Frears’ Tamara Drewe, again from Ruby Films, is the biggest project WestEnd has yet handled. The film, which may surface in Cannes, has already been pre-sold to Sony Pictures Classics for the US and Momentum for the UK.
WestEnd is not setting itself goals for how quickly the company should grow.
In the short term, it is looking to acquire a library. Harel argues there is a “big advantage” to keeping the company small and flexible. However, all three principals know, and Tamara Drewe underlines the fact, it is easier to sell bigger budget films than it is smaller titles.
WestEnd films
Eve Schoukroun
Started her career at Endeavor in Los Angeles, then moved back to Europe to work in international sales at Renaissance Films.

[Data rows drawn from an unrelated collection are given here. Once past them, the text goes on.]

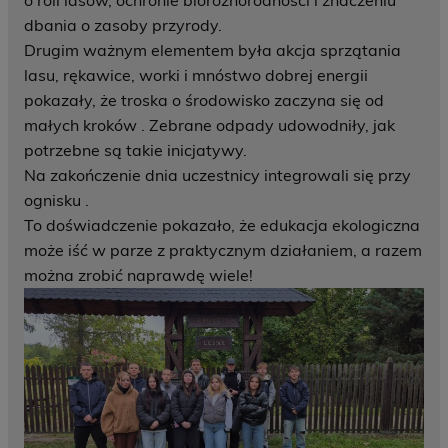
o roli lasów, ochronie bioróżnorodności i znaczeniu
dbania o zasoby przyrody.
Drugim ważnym elementem była akcja sprzątania
lasu, rękawice, worki i mnóstwo dobrej energii
pokazały, że troska o środowisko zaczyna się od
małych kroków
. Zebrane odpady udowodniły, jak
potrzebne są takie inicjatywy.
Na zakończenie dnia uczestnicy integrowali się przy
ognisku
.
To doświadczenie pokazało, że edukacja ekologiczna
może iść w parze z praktycznym działaniem, a razem
można zrobić naprawdę wiele!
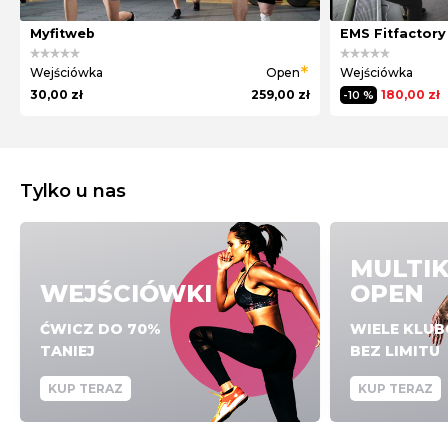
Myfitweb
EMS Fitfactory
Wejściówka
Open
Wejściówka
30,00 zł
259,00 zł
180,00 zł
-10 %
Tylko u nas
MULTI
WEJŚCIÓWKI
OPEN
ĆWICZ DO 70%
WIELE KLU
TANIEJ
BEZ LIMITU
KUP TERAZ
KUP TERAZ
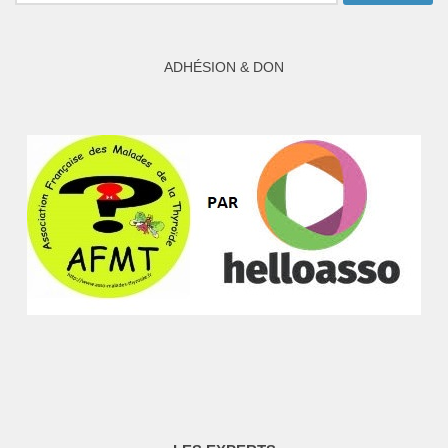
ADHÉSION & DON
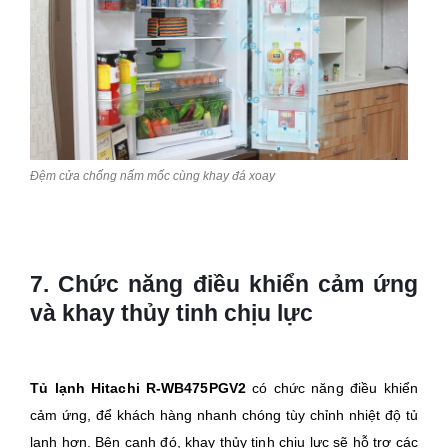
Đệm cửa chống nấm mốc cùng khay đá xoay
7. Chức năng điều khiển cảm ứng
và khay thủy tinh chịu lực
Tủ lạnh Hitachi R-WB475PGV2
có chức năng điều khiển
cảm ứng, để khách hàng nhanh chóng tùy chỉnh nhiệt độ tủ
lạnh hơn. Bên cạnh đó, khay thủy tinh chịu lực sẽ hỗ trợ các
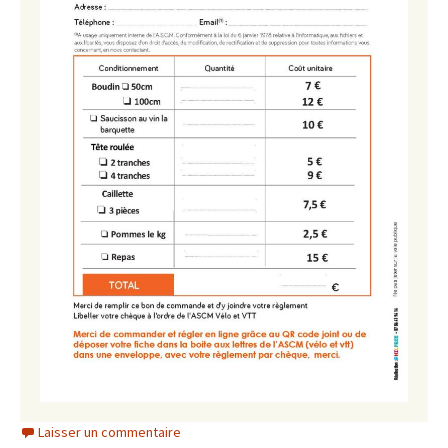
Laisser un commentaire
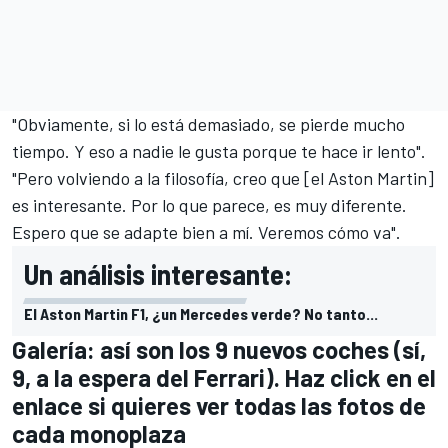
"Obviamente, si lo está demasiado, se pierde mucho
tiempo. Y eso a nadie le gusta porque te hace ir lento".
"Pero volviendo a la filosofía, creo que [el Aston Martin]
es interesante. Por lo que parece, es muy diferente.
Espero que se adapte bien a mí. Veremos cómo va".
Un análisis interesante:
El Aston Martin F1, ¿un Mercedes verde? No tanto...
Galería: así son los 9 nuevos coches (sí,
9, a la espera del Ferrari). Haz click en el
enlace si quieres ver todas las fotos de
cada monoplaza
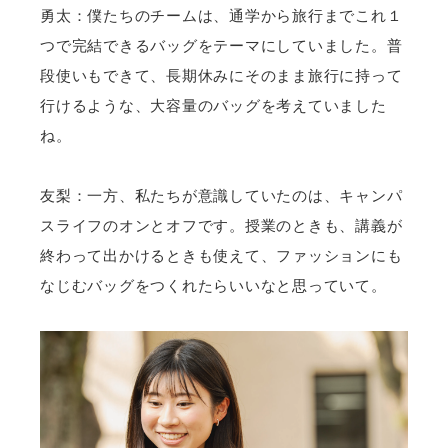
勇太：僕たちのチームは、通学から旅行までこれ１
つで完結できるバッグをテーマにしていました。普
段使いもできて、長期休みにそのまま旅行に持って
行けるような、大容量のバッグを考えていました
ね。
友梨：一方、私たちが意識していたのは、キャンパ
スライフのオンとオフです。授業のときも、講義が
終わって出かけるときも使えて、ファッションにも
なじむバッグをつくれたらいいなと思っていて。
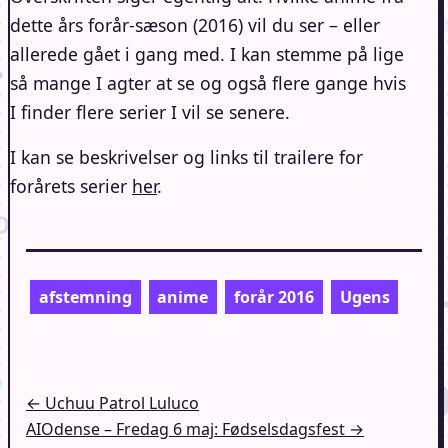
dette års forår-sæson (2016) vil du ser – eller
allerede gået i gang med. I kan stemme på lige
så mange I agter at se og også flere gange hvis
I finder flere serier I vil se senere.
I kan se beskrivelser og links til trailere for
forårets serier
her
.
afstemning
anime
forår 2016
Ugens
Indlægsnavigation
← Uchuu Patrol Luluco
AIOdense – Fredag 6 maj: Fødselsdagsfest →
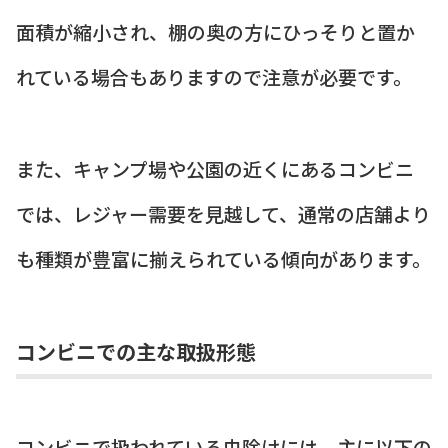
面積が縮小され、棚の奥の方にひっそりと置か
れている場合もありますので注意が必要です。
また、キャンプ場や公園の近くにあるコンビニ
では、レジャー需要を見越して、通常の店舗より
も種類が豊富に揃えられている傾向があります。
コンビニでの主な取扱形態
コンビニで扱われている虫除けには、主に以下の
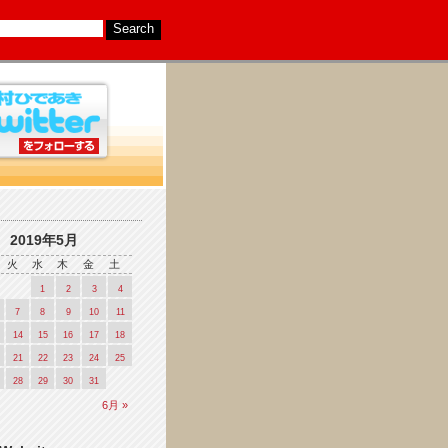
2019年5月
火
水
木
金
土
1
2
3
4
7
8
9
10
11
14
15
16
17
18
21
22
23
24
25
28
29
30
31
6月 »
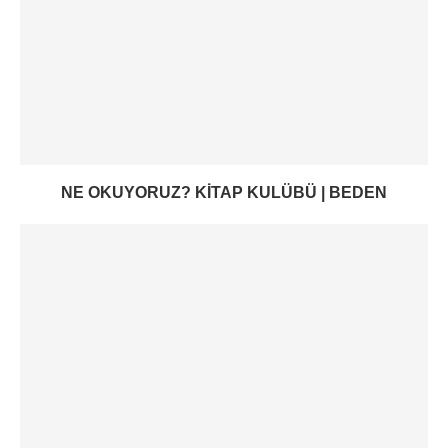
NE OKUYORUZ? KITAP KULÜBÜ | BEDEN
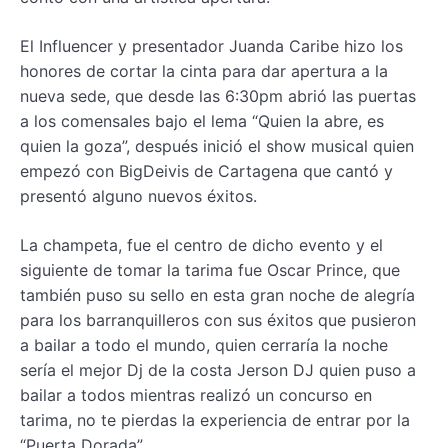
El Influencer y presentador Juanda Caribe hizo los
honores de cortar la cinta para dar apertura a la
nueva sede, que desde las 6:30pm abrió las puertas
a los comensales bajo el lema “Quien la abre, es
quien la goza”, después inició el show musical quien
empezó con BigDeivis de Cartagena que cantó y
presentó alguno nuevos éxitos.
La champeta, fue el centro de dicho evento y el
siguiente de tomar la tarima fue Oscar Prince, que
también puso su sello en esta gran noche de alegría
para los barranquilleros con sus éxitos que pusieron
a bailar a todo el mundo, quien cerraría la noche
sería el mejor Dj de la costa Jerson DJ quien puso a
bailar a todos mientras realizó un concurso en
tarima, no te pierdas la experiencia de entrar por la
“Puerta Dorada”.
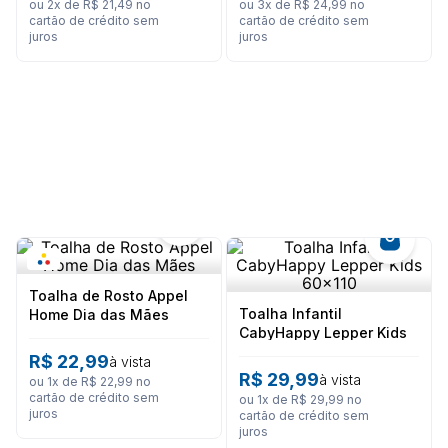
8
º
calça feminina
ou
2
x de
R$
21
,
49
no
ou
3
x de
R$
24
,
99
no
cartão de crédito sem
cartão de crédito sem
juros
juros
9
º
são geraldo
10
º
calça masculina
Toalha de Rosto Appel
Toalha Infantil
Home Dia das Mães
CabyHappy Lepper Kids
60x110
R$
22
,
99
à vista
R$
29
,
99
à vista
ou
1
x de
R$
22
,
99
no
cartão de crédito sem
ou
1
x de
R$
29
,
99
no
juros
cartão de crédito sem
juros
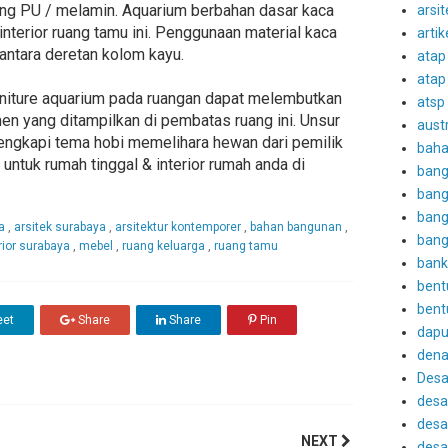
hing PU / melamin. Aquarium berbahan dasar kaca
arsit
interior ruang tamu ini. Penggunaan material kaca
artik
iantara deretan kolom kayu.
atap
atap
rniture aquarium pada ruangan dapat melembutkan
atsp
n yang ditampilkan di pembatas ruang ini. Unsur
austr
lengkapi tema hobi memelihara hewan dari pemilik
baha
untuk rumah tinggal & interior rumah anda di
bang
bang
bang
ta
,
arsitek surabaya
,
arsitektur kontemporer
,
bahan bangunan
,
bang
rior surabaya
,
mebel
,
ruang keluarga
,
ruang tamu
bank
bent
bent
et
Share
Share
Pin
dapu
den
Desa
desa
desai
NEXT
desai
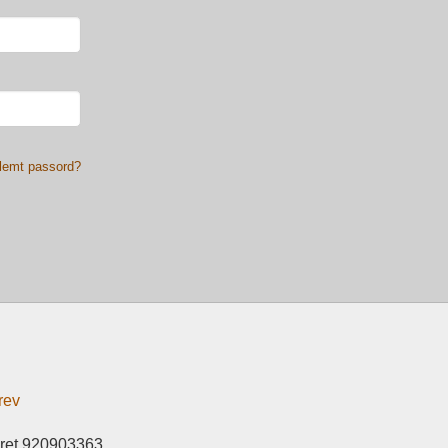
lemt passord?
rev
eret 920903363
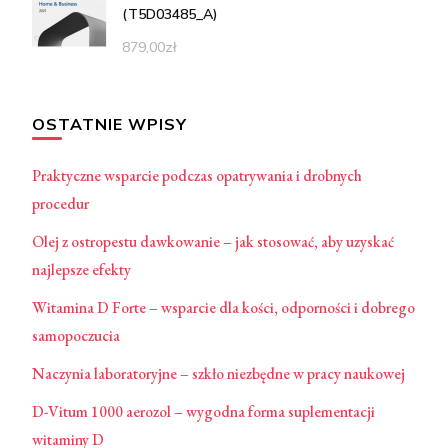
(T5D03485_A)
879,00
zł
OSTATNIE WPISY
Praktyczne wsparcie podczas opatrywania i drobnych
procedur
Olej z ostropestu dawkowanie – jak stosować, aby uzyskać
najlepsze efekty
Witamina D Forte – wsparcie dla kości, odporności i dobrego
samopoczucia
Naczynia laboratoryjne – szkło niezbędne w pracy naukowej
D-Vitum 1000 aerozol – wygodna forma suplementacji
witaminy D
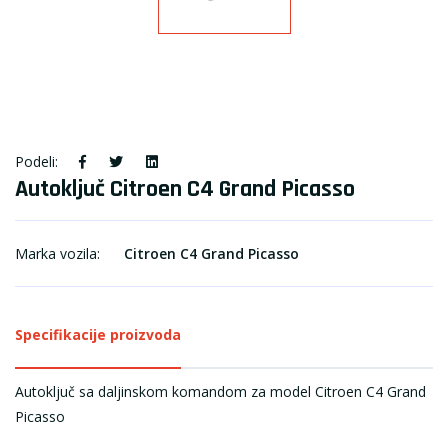
Podeli:
Autoključ Citroen C4 Grand Picasso
Marka vozila:
Citroen C4 Grand Picasso
Specifikacije proizvoda
Autoključ sa daljinskom komandom za model Citroen C4 Grand
Picasso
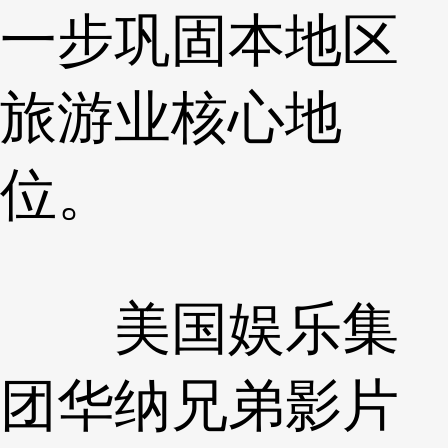
一步巩固本地区
旅游业核心地
位。
美国娱乐集
团华纳兄弟影片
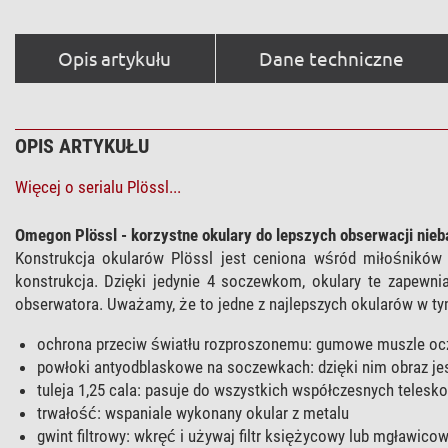
Opis artykułu
Dane techniczne
OPIS ARTYKUŁU
Więcej o serialu Plössl...
Omegon Plössl - korzystne okulary do lepszych obserwacji nieb
Konstrukcja okularów Plössl jest ceniona wśród miłośników as
konstrukcja. Dzięki jedynie 4 soczewkom, okulary te zapewni
obserwatora. Uważamy, że to jedne z najlepszych okularów w t
ochrona przeciw światłu rozproszonemu: gumowe muszle oc
powłoki antyodblaskowe na soczewkach: dzięki nim obraz jest
tuleja 1,25 cala: pasuje do wszystkich współczesnych telesk
trwałość: wspaniale wykonany okular z metalu
gwint filtrowy: wkręć i używaj filtr księżycowy lub mgławico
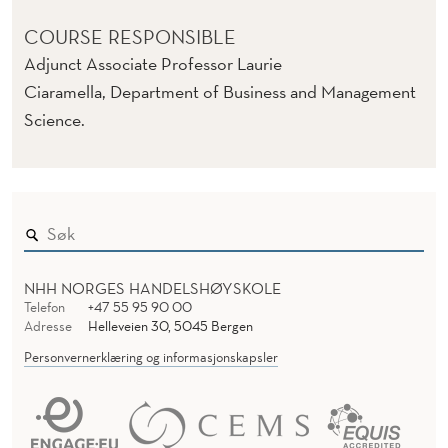
L
P
COURSE RESPONSIBLE
Adjunct Associate Professor Laurie
R
Ciaramella, Department of Business and Management
O
Science.
P
E
R
T
NHH NORGES HANDELSHØYSKOLE
Y
Telefon
+47 55 95 90 00
Adresse
Helleveien 30, 5045 Bergen
(
Personvernerklæring og informasjonskapsler
E
)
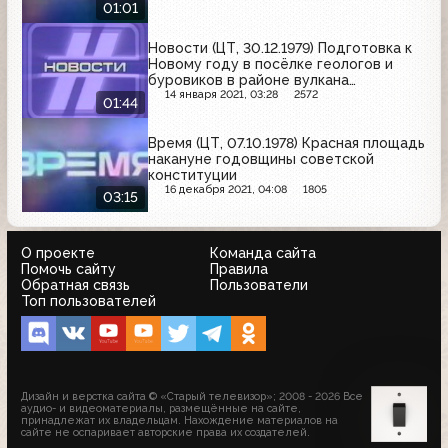
01:01
Новости (ЦТ, 30.12.1979) Подготовка к
Новому году в посёлке геологов и
буровиков в районе вулкана
Мутновский на Камчатке
14 января 2021, 03:28
2572
01:44
Время (ЦТ, 07.10.1978) Красная площадь
накануне годовщины советской
конституции
16 декабря 2021, 04:08
1805
03:15
О проекте
Команда сайта
Помочь сайту
Правила
Обратная связь
Пользователи
Топ пользователей
Дизайн и верстка сайта © «Старый телевизор»; 2008 - 2026 Все
аудио- и видеоматериалы, размещённые на сайте,
принадлежат их владельцам. Нахождение материалов на
сайте не оспаривает авторские права их создателей.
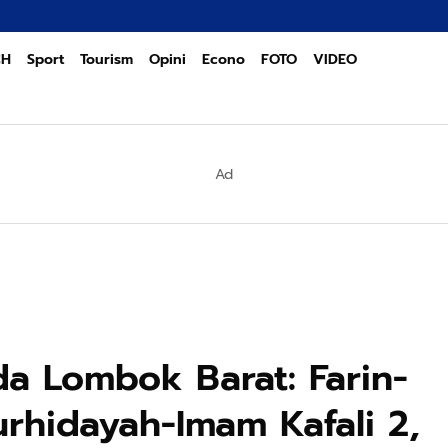
CH
Sport
Tourism
Opini
Econo
FOTO
VIDEO
Ad
a Lombok Barat: Farin-
urhidayah-Imam Kafali 2,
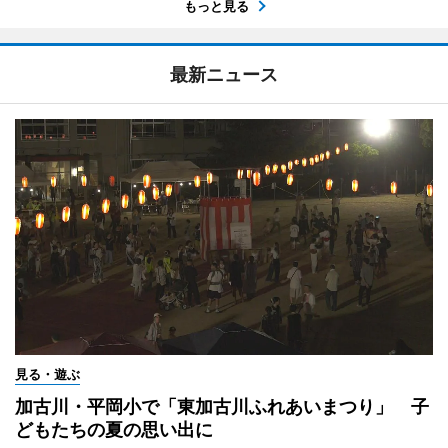
もっと見る
最新ニュース
見る・遊ぶ
加古川・平岡小で「東加古川ふれあいまつり」 子
どもたちの夏の思い出に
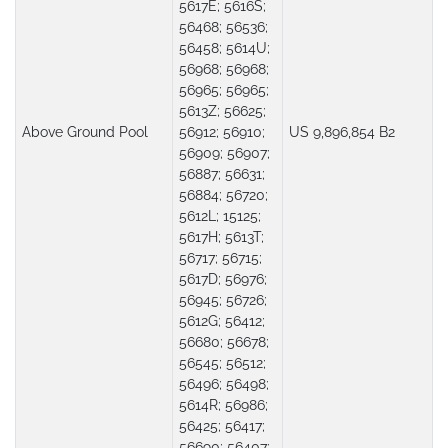
5617E; 5616S;
56468; 56536;
56458; 5614U;
56968; 56968;
56965; 56965;
5613Z; 56625;
Above Ground Pool
56912; 56910;
US 9,896,854 B2
56909; 56907;
56887; 56631;
56884; 56720;
5612L; 15125;
5617H; 5613T;
56717; 56715;
5617D; 56976;
56945; 56726;
5612G; 56412;
56680; 56678;
56545; 56512;
56496; 56498;
5614R; 56986;
56425; 56417;
56690; 56407;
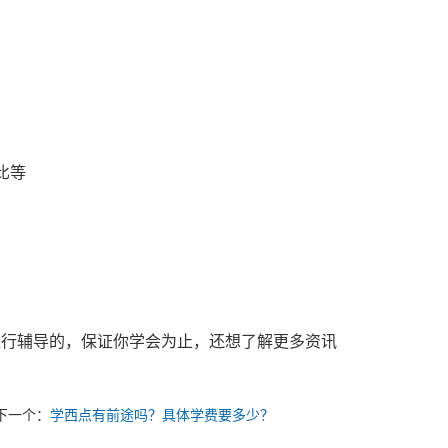
比等
行辅导的，保证你学会为止，还想了解更多资讯
下一个：
学西点有前途吗？具体学费要多少？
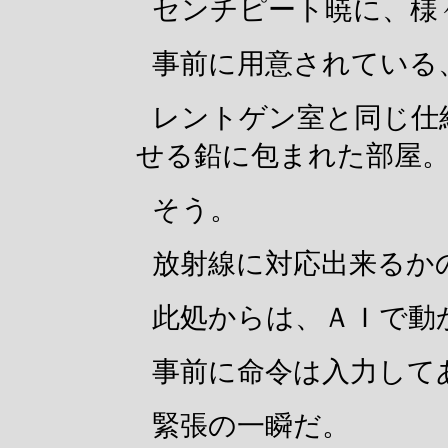
センチピート暁に、様
事前に用意されている
レントゲン室と同じ仕
せる鉛に包まれた部屋
そう。
放射線に対応出来るか
此処からは、ＡＩで動
事前に命令は入力して
緊張の一瞬だ。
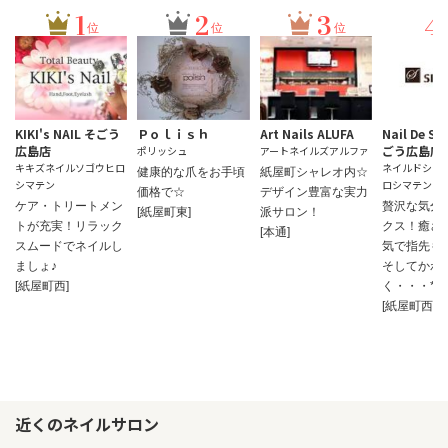
1
2
3
4
位
位
位
KIKI's NAIL そごう
Ｐｏｌｉｓｈ
Art Nails ALUFA
Nail De SI
広島店
ごう広島店
ポリッシュ
アートネイルズアルファ
キキズネイルソゴウヒロ
ネイルドシレ
健康的な爪をお手頃
紙屋町シャレオ内☆
シマテン
ロシマテン
価格で☆
デザイン豊富な実力
ケア・トリートメン
贅沢な気分
[紙屋町東]
派サロン！
トが充実！リラック
クス！癒さ
[本通]
スムードでネイルし
気で指先も
ましょ♪
そしてかわ
[紙屋町西]
く・・・*
[紙屋町西]
近くのネイルサロン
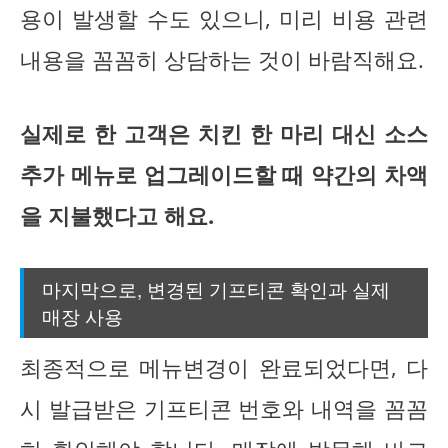
용이 발생할 수도 있으니, 미리 비용 관련
내용을 꼼꼼히 상담하는 것이 바람직해요.
실제로 한 고객은 치킨 한 마리 대신 소스
추가 메뉴로 업그레이드할 때 약간의 차액
을 지불했다고 해요.
마지막으로, 변경된 기프티콘 확인과 실제
매장 사용
최종적으로 메뉴변경이 완료되었다면, 다
시 발급받은 기프티콘 번호와 내역을 꼼꼼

Joined Capitol Films in 2000; later became head of international sales and then head of international for ThinkFilm/Capitol before leaving the company in 2007 to start WestEnd.
Maya Amsellem
A corporate lawyer in Israel before joining Capitol in London in 2000 as a lawyer and then head of legal and business affairs.
Left Capitol in 2008 to start WestEnd.
Sharon Harel
Began her career as an independent producer with popular Israeli drama The Troupe (1979) and produced other Israeli films before moving to the US for Every Time We Say Goodbye and Iron Eagle II, both distributed domestically by TriStar.
In 1989, she co-founded Capitol Films with Jane Barclay and the company went on to finance and executive produce nearly 40 films and build up a library of more than 90 features from film-makers such as Robert Altman, Woody Allen, Roman Polanski, James Ivory and David Cronenberg.